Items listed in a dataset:
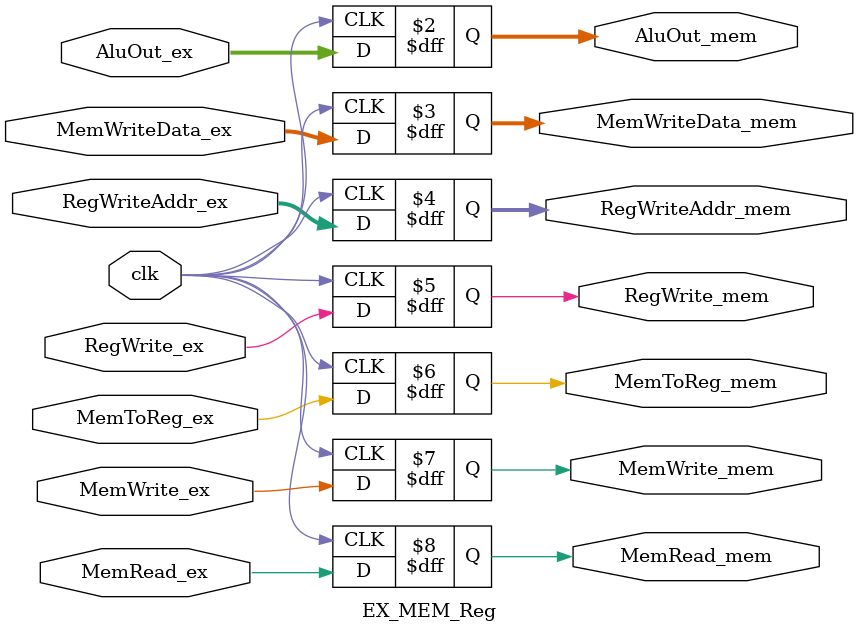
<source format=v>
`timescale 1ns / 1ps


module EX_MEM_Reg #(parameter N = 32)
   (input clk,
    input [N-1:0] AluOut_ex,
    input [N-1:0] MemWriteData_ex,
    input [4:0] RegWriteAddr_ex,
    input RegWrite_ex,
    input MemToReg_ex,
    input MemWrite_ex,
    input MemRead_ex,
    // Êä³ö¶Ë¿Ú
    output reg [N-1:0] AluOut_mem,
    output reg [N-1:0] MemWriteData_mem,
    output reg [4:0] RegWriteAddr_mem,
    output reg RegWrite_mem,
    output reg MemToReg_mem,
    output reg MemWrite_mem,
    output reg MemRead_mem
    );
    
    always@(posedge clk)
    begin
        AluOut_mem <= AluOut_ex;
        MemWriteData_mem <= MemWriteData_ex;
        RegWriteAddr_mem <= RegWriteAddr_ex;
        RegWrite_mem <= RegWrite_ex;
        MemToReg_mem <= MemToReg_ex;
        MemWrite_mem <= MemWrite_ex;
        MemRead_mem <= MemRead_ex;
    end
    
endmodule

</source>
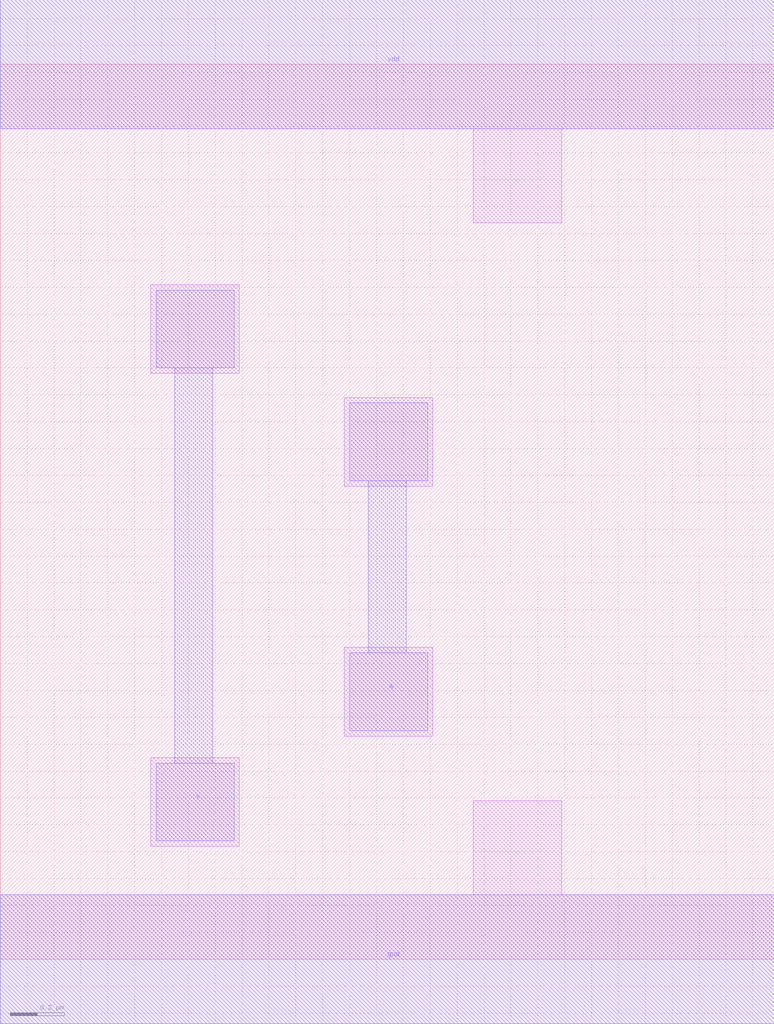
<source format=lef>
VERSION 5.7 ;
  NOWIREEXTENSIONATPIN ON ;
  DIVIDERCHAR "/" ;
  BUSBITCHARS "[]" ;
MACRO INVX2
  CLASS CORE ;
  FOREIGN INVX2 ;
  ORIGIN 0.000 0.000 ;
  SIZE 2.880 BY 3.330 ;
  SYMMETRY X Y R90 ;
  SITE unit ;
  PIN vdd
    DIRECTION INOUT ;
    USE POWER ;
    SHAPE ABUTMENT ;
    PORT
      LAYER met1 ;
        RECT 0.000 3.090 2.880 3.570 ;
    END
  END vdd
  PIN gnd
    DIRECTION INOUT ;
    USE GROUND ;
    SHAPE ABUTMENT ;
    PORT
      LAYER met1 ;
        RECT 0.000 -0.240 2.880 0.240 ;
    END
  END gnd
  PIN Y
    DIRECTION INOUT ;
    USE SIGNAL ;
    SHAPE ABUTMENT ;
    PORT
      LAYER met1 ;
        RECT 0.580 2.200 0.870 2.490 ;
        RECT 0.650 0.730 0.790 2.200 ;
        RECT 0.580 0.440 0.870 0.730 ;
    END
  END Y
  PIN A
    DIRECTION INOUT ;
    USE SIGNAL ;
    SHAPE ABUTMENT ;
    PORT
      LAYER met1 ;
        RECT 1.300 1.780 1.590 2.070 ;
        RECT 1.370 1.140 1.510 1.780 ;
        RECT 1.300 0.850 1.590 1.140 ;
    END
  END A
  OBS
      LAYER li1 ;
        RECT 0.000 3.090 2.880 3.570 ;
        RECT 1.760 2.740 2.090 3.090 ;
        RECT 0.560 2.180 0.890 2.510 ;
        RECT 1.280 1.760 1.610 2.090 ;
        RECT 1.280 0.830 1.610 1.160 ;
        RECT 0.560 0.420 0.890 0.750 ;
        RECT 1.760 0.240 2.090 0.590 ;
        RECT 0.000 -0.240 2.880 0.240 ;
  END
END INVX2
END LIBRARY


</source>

PROBLEM STATEMENT: Filter the entries down to the lines containing "input". Copy each of those lines.

ANSWER AREA:
   (input clk,
    input [N-1:0] AluOut_ex,
    input [N-1:0] MemWriteData_ex,
    input [4:0] RegWriteAddr_ex,
    input RegWrite_ex,
    input MemToReg_ex,
    input MemWrite_ex,
    input MemRead_ex,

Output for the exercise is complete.